Wir sind hungrig und wollen die Zeit nützen etwas Essbares aufzutreiben. Fündig werden wir in einer kleinen Hütte. Zum Glück ist es drinnen recht düster, sodass man nicht genau sehen kann, wo da all die Lebensmitte liegen. Wir bestellen mit Zeichensprache und bekommen diverse Teigtaschen direkt in Zeitungspapier eingewickelt. Es schmeckt köstlich! Am Bahnhof kündet eine Glocke vom Nahen des Zuges. Jetzt werden auch die Karten verkauft. Und dann sieht man auch schon die blaue Lokomotive. Wie die zwanzig Menschen hinter mir noch an ihre Tickets kommen, bleibt mir rätselhaft, denn wir springen gerade noch auf den Zug und dann verlässt der auch schon die Station.
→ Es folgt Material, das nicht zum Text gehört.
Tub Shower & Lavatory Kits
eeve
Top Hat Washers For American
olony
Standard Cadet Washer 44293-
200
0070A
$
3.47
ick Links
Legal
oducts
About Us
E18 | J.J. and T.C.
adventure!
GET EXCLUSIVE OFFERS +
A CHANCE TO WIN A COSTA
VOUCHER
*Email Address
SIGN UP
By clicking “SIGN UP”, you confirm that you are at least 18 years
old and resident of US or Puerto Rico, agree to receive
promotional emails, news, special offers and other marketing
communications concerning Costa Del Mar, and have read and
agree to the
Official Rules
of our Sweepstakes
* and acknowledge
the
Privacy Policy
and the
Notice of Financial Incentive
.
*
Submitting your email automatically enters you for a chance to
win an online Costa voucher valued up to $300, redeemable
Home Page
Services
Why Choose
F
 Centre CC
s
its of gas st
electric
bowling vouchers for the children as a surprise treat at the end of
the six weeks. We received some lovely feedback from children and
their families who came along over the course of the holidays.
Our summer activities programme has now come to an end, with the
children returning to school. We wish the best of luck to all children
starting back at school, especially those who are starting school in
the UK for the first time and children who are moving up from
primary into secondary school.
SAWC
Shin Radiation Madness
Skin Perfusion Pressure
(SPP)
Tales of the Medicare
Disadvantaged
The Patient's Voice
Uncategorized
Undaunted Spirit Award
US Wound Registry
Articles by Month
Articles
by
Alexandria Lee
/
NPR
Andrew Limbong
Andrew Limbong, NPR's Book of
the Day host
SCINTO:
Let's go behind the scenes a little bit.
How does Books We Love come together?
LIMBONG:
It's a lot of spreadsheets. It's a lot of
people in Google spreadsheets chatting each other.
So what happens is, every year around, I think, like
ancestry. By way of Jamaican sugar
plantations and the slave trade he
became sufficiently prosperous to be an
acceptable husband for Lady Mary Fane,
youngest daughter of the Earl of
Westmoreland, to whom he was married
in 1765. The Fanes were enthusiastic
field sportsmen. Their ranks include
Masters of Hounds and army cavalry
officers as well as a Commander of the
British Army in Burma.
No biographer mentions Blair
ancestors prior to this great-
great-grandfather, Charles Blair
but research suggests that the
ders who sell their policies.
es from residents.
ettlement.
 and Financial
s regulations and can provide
Gegen die Autofahrt ist das Rütteln und Schaukeln im Wagon ein sanftes Wiegen. Umfallen könnte man sowieso nicht, der Zug ist vollgepackt mit Menschen. Die Türen bleiben offen und so zieht die Landschaft sehr unmittelbar an uns vorbei, die Kinder kreischen bei jedem Tunnel und auf den Brücken ohne Geländer eröffnet sich ein atemberaubender Blick hinunter in die Täler, zumindest in den kurzen Momenten, an denen die Wolken aufreißen. Der Zug hat sich hier auf fast zweitausend Meter hinaufgeschraubt. Von Station zu Station leeren sich die Wagons und wir bekommen nach einer dreiviertel Stunde Fahrt einen Sitzplatz. Eigentlich waren wir auf drei Stunden Zugfahrt eingestellt, doch dann wecken mich aufgeregte Stimmen. „Ella, Ella“. Schneller als gedacht sind wir an unserem Ziel angekommen und es schüttet wie aus der Gießkanne.
Alles wird geteilt
Die wohlklingenden Namen der „Hotels“ werden dem kaum gerecht, was sie suggerieren. Frisches Bettzeug ist leider keine Selbstverständlichkeit und das Personal schläft sowieso am Boden vor den Zimmern. Das große Fenster unseres Klos, wohlgemerkt ohne Glas, dafür aber mit wunderschönen Holzschnitzerein dekoriert gehen direkt in die Rezeption, die zugleich Speisesaal ist. Ein Toilettgang wird so unfreiwillig zum freudig geteilten Gemeinschaftserlebnis für alle Gäste. Als wir dann auch noch Leintücher, frische wenn möglich, verlangen, bringen wir das sehr freundliche und engagierte Servicepersonal in echte Bedrängnis. Was soll's, man gewöhnt sich an vieles! Wir treffen andere Österreicher, teilen die „Zimmererlebnisse“ auf der Rundreise und versuchen uns mit Arrak und Bier für die Übernachtung gleichmütig zu stimmen.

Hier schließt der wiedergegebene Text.